On March 4 2021, the newly established EATRIS-Plus Multiomic Stakeholder Group held its first virtual meeting. The group itself was established in 2020 with the intention of facilitating best practices and bring about better alignment in goals and objectives in large scale multiomic initiatives across Europe and beyond.
The group gathers nearly 20 experts from institutions and initiatives including the flagship project EATRIS-Plus scientific work package partners from Institute of Molecular Technology and Medicine in the Czech Republic, Finnish Institute of Molecular Medicine, Radboud University Medical Centre in the Netherlands as well as Uppsala University in Sweden, Luxembourg Institute of Health, and the Ramón y Cajal Institute for Health Research in Spain.
Further expert members of the group include key stakeholders in the multiomic landscape, such as Ivo Gut (CNAG-CRG) representing the EASI Genomics initiative, Manel Esteller (IJC) representing the International Human Epigenome Consortium, Pekka Ellonen and Katja Kivinen (FIMM) representing the 1+MG initiative, Esa Pitkanen and Tomi Makela (FIMM) bringing in the connection with iCAN Finnish cancer project, and Leming Shi from Fudan University in China representing the International Human Phenome Consortium. In addition two Research Infrastructures are represented by Lukasz Kozera and Michaela Mayrhofer from BBMRI, and Jennifer Harrow and Serena Scollen from ELIXIR.
The afternoon kicked off with an inspiring keynote talk by SciLife Lab founder Mathias Uhlen, The Human Protein Atlas – implications for precision medicine and drug development, followed by short presentations by all other initiatives.
The focus of the workshop was to explore some common bottlenecks and start the dialogue of potential areas of collaboration. To that end the event continued with three breakout groups that were thematically divided to Artificial Intelligence readiness, quality initiatives, and synergies and collaborations.

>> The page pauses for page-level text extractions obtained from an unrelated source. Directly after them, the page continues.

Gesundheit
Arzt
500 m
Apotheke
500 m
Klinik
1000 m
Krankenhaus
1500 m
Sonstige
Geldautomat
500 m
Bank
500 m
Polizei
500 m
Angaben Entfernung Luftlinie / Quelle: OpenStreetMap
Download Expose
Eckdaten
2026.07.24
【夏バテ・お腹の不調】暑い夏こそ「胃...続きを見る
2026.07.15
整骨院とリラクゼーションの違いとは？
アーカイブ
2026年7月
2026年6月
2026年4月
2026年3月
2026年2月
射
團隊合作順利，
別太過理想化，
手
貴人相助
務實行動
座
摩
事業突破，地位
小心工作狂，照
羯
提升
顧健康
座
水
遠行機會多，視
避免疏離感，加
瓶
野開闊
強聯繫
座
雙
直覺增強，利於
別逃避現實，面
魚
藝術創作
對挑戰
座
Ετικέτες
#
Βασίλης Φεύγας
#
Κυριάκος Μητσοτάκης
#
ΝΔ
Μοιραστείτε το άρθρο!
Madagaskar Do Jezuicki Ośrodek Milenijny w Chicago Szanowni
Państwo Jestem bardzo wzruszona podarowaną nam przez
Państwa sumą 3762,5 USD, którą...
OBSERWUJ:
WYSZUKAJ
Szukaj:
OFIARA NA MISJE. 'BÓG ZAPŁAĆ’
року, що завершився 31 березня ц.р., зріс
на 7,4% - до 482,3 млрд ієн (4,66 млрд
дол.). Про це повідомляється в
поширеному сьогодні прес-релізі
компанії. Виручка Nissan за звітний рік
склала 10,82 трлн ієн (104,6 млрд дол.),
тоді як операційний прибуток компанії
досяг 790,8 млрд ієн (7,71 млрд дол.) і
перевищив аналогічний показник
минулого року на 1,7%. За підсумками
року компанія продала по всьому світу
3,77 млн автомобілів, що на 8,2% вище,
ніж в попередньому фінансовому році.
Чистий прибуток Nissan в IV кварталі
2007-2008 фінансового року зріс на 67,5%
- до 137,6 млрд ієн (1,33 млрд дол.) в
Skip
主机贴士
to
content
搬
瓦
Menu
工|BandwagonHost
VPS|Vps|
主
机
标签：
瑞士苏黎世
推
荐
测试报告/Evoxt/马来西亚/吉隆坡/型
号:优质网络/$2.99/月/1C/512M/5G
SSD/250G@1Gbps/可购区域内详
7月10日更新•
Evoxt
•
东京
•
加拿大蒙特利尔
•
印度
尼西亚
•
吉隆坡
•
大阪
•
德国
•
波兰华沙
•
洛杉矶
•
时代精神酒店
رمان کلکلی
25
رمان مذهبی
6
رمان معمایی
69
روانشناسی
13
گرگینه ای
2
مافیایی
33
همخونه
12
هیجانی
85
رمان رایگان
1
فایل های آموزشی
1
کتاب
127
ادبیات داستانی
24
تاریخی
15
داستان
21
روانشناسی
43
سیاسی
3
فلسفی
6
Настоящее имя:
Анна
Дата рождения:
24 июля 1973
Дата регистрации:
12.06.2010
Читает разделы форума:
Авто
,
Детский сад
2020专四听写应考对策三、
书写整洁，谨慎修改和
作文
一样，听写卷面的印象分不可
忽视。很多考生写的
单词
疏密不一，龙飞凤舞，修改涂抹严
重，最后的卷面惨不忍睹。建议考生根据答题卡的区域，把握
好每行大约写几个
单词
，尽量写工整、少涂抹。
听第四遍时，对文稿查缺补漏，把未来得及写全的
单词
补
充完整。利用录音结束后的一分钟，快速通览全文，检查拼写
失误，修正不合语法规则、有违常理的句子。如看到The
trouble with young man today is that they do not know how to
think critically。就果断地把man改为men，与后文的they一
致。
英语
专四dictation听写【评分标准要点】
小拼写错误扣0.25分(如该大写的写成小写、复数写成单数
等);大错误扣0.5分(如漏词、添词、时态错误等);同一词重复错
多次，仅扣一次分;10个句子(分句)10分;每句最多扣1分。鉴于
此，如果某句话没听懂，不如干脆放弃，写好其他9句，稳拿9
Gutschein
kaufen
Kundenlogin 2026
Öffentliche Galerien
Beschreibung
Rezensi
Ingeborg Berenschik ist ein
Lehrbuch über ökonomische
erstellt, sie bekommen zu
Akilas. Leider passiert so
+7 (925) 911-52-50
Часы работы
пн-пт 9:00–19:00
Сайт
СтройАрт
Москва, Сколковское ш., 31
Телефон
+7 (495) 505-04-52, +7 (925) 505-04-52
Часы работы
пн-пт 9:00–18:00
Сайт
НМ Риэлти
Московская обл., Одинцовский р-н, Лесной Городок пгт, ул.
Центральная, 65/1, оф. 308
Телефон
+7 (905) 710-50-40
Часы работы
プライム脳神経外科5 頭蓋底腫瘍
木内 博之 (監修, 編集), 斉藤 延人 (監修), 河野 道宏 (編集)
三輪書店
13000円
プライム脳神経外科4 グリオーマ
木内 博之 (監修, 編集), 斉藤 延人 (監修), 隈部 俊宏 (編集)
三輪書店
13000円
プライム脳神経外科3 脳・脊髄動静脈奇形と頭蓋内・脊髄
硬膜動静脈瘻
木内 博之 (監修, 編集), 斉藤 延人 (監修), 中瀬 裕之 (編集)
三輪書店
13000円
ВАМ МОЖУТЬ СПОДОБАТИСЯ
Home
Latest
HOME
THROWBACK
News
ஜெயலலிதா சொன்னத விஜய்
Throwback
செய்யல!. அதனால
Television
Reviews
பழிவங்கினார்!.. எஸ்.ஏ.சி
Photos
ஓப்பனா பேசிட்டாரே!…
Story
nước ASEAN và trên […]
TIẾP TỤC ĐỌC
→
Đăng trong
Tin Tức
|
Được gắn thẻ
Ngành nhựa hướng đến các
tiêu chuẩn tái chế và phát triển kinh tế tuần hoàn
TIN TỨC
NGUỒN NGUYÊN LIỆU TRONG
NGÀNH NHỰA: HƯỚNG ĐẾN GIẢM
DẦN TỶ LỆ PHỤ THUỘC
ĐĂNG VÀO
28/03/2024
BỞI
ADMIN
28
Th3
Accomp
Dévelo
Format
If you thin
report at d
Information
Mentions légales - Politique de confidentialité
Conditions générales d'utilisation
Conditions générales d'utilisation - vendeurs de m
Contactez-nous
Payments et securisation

In the first group the discussion focused on the key actions of Multi-omic data for training AI algorithms. Data quality and sharing were debated, in particular what the quality threshold is for submitting to data repositories. As the example poignantly highlighted by the COVID-19 pandemic the sequencing data was produced, but the issue is not as much the legal entity, but submitting the metadata to the repositories (e.g GISAID, ENA). To overcome this obstacle it was considered to hire data stewards to do this work. More importantly it was concluded by the group members that the way Research Infrastructures could support this cause is by providing open tools with workflows that help the data submission to these databases (e.g Galaxy developed by ELIXIR).
Other topics brought up were synthetic data and data biases. It was concluded that synthetic data has utility for testing the infrastructure, but not for pushing things forward where real data can play a key role. Also in terms of data bias, there is not much experience around multi-omic setting at the moment.
Finally it was also mentioned that a lot of data sharing is concentrated on genomics at the moment, but proteomic and proteogenomic data sharing (and related metadata) is difficult.
Gold standards for reference values for different omics technologies need to be established
Meanwhile the second group of experts focused on the quality issues in large scale Multiomic initiatives and determining what is critical in trying to establish a common quality initiative across multi-omic projects. The importance of having good reference materials for quality assessment, benchmarking methods for ring testing, and establishing gold standards for different omics technologies are all vital considerations. The rest of the discussion focused on reference values, how to define them in the context of omics experiments. For certain methods the consideration of gold standards will again be helpful, it was also brought up that it is important to have well characterised samples that can be used in assessment of reference values. In addition, ring trials should be performed on a large group that statistically can present valuable results in order to assist with developing reference values.
In terms of creating guidelines for researchers in omics field, it was agreed by the group that basic criteria should be well defined for sample qualification and inclusion in the cross-center multiomic experiments, and further elaborated that these criteria should be baseline, and not overly detailed.
Stepping into already running processes limits the potential of common understanding
Third group’s focus was on potential synergies and collaborations between multiomic initiatives. The exchange was kicked off with tackling defragmentation and fostering cooperation. The importance of early collaboration was noted and setting common objectives. Stepping into already running processes limits the potential of common understanding, and therefore it would be better building initiatives with global objectives since the very beginning. In addition, it was highlighted that large problems should be divided into smaller pieces to better determine how they can be solved. Finally it was proposed that no matter what all large objectives should always be considered from the citizens and patients’ perspective.
The group also proposed that a joint position paper that considers the bottlenecks and opportunities in the further development and implementation of multiomic research in personalised medicine should be developed. It was also suggested to organise more open workshops for the multiomics community to facilitate knowledge and best practices, and more importantly it would be very beneficial to include policy makers to such forums in order to bridge the gap with the policy agenda.